» **Stated task**
Repeat word for word the lines below between the line holding "genus: Pararge" and the line holding "scientific name: Hooveria parviflora", inclusive.

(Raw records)
====
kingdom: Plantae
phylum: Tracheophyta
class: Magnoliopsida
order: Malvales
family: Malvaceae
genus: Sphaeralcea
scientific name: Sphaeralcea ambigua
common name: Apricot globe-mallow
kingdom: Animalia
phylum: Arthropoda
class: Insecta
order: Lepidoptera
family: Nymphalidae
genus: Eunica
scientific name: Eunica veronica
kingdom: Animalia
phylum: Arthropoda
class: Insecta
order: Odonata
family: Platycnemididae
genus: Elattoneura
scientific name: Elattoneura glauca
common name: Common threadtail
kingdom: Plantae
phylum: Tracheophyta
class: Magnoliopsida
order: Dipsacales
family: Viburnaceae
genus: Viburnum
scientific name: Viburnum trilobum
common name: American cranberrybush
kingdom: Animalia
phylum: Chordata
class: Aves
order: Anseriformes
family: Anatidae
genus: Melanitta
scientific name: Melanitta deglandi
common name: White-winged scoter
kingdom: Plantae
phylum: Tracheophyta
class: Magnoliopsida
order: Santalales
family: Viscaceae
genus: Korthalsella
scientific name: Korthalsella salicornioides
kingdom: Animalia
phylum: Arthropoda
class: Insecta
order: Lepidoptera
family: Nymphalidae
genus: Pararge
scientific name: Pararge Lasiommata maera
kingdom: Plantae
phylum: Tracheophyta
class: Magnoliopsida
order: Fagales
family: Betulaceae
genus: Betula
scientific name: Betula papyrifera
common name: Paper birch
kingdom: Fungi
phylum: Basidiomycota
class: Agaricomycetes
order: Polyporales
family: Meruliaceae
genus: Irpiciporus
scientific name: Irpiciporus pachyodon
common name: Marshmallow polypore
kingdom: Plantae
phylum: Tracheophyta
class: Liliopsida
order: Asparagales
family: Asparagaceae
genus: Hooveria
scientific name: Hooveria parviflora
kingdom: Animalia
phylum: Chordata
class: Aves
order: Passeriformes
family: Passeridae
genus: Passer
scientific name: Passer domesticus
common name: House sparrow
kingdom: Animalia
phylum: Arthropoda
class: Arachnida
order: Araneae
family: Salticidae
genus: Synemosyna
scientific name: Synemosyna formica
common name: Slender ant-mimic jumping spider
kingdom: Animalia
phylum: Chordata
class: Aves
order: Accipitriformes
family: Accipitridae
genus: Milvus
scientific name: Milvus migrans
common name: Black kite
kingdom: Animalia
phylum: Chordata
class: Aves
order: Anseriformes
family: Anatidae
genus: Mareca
====
» **Finished task**
genus: Pararge
scientific name: Pararge Lasiommata maera
kingdom: Plantae
phylum: Tracheophyta
class: Magnoliopsida
order: Fagales
family: Betulaceae
genus: Betula
scientific name: Betula papyrifera
common name: Paper birch
kingdom: Fungi
phylum: Basidiomycota
class: Agaricomycetes
order: Polyporales
family: Meruliaceae
genus: Irpiciporus
scientific name: Irpiciporus pachyodon
common name: Marshmallow polypore
kingdom: Plantae
phylum: Tracheophyta
class: Liliopsida
order: Asparagales
family: Asparagaceae
genus: Hooveria
scientific name: Hooveria parviflora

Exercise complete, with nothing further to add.